The engineer hired by the Illinois and St. Lewis was James Buchanan Eads, another self-made man. Eads grew up in a poor home and had to drop out of school at an early age and get a job to help put food on the family table. Like Carnegie, he educated himself in what little leasure time he could find. In Eads’ case the self-educational efforts focused on math, science, and engineering.
Eads was born in Indiana in 1820 and named after then-Congressman James Buchanan. Eads would not be the only “James Buchanan” to play a major role in the evolution of the railroad industry in America. In 1856, right after the politician was nominated for the Presidency, a couple in New York City named their newborn son James Buchanan Brady in honor of the event. James Buchanan “Diamond Jim” Brady would grow up to become a legendary railroad equipment salesman who would revolutionized American transportation by selling radical new technologies to reluctant railroad executives.
Construction on the trans-Mississippi bridge began in 1868. Eads’ design called for several granite pillars, two of them in the middle of the river, and an iron superstructure supporting a railroad deck. Carnegie’s Keystone company sub-contracted with the Illinois and St. Lewis Bridge Co. to build the superstructure. The bridge is still in service today; it looks like this.

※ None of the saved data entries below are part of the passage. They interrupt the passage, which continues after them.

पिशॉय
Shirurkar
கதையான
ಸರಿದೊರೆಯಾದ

Building the two granite piers in the middle of the Mississippi was an engineering challenge. The piers had to be built on bedrock, which lay under a hundred feet of water and mud. Eads solved this problem through the use of Caissons, huge structures filled with pressurized air that allowed workers to do their jobs in a dry environment deep in the river.

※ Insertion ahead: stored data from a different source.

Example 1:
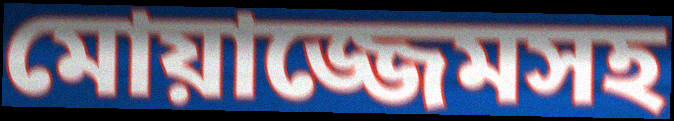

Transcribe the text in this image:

মোয়াজ্জেমসহ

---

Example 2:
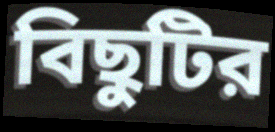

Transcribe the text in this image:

বিছুটির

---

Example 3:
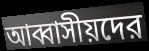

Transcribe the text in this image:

আব্বাসীয়দের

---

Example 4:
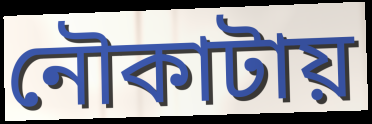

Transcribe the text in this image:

নৌকাটায়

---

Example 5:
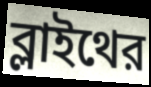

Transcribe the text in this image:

ব্লাইথের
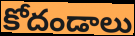
కోదండాలు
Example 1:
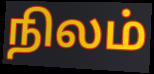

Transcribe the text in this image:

நிலம்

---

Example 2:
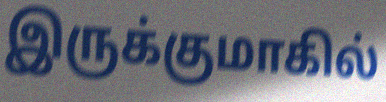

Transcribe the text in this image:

இருக்குமாகில்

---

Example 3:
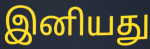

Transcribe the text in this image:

இனியது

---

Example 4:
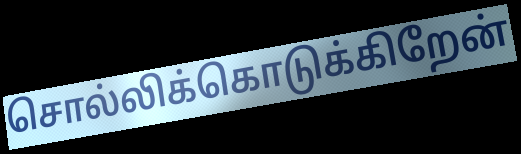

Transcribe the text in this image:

சொல்லிக்கொடுக்கிறேன்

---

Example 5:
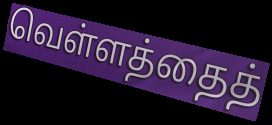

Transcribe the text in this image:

வெள்ளத்தைத்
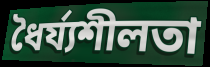
ধৈর্য্যশীলতা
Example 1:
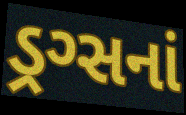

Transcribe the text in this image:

ડ્રગ્સનાં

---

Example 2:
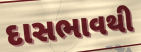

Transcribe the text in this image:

દાસભાવથી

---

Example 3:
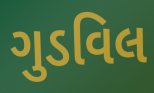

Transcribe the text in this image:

ગુડવિલ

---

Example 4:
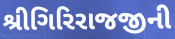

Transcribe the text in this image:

શ્રીગિરિરાજજીની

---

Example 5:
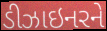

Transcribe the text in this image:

ડીઝાઇનરને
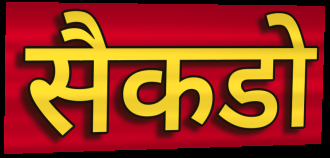
सैकडो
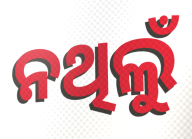
ନଥିଲୁଁ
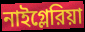
নাইগ্লেরিয়া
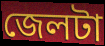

After the piers and pillars were built the Carnegie’s Keystone company went to work on the superstructure. Not surprisingly, Keystone bought virtually all of the structural iron for the project from Carnegie’s Freedom Iron and Steel Company. Not satisfied with double-dipping, Carnegie found a third way to make money from the nation’s most high-profile construction project.

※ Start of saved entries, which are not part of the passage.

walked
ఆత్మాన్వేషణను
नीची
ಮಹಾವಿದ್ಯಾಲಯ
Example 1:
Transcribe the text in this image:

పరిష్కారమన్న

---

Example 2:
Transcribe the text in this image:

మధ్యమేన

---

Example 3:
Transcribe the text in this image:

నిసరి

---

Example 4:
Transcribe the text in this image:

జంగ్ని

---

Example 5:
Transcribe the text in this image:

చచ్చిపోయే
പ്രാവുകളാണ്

The Eads Bridge project needed some $6,000,000 in financing before it could get started. American companies still had to depend on loans and investments from Europe in that era, so the bridge company needed someone who could cross the Atlantic to borrow the money. Carnegie persuaded the executives of the Illinois and St. Lewis to hire him to sell the bonds that financed the project.
Peabody and Company, the investment bank that employed both Junius and JP Morgan, made most of its revenue matching up promising investment opportunities in the US with wealthy investors in England and the Continent. JP Morgan worked in the New York office, while his father Junius worked in London. Carnegie traveled to London to negotiate the sale of the bonds, earning himself a $50,000 commission.
The Eads bridge was supposed to be finished by 1871, but fell behind schedule, largely because of Eads’ tendency to haggle with his sub-contractors over every detail. He insisted that Keystone use steel, rather than iron, for various bolts and staves. He demanded unprecedented levels of component testing that forced Keystone to build special machinery to test bridge components before shipment.
Carnegie quite naturally insisted on additional compensation every time Eads required something that had not been in the original bid specifications.
Finally in 1874 the bridge was completed. The general contractor opened it with much fanfare, first leading an elephant across in front of a herd of reporters, and then running heavy trains over it to prove the bridge’s strength.
The mutually profitable collaborations between Carnegie and the House of Morgan would continue for seventeen years before coming to a sudden and acrimonious end in 1885.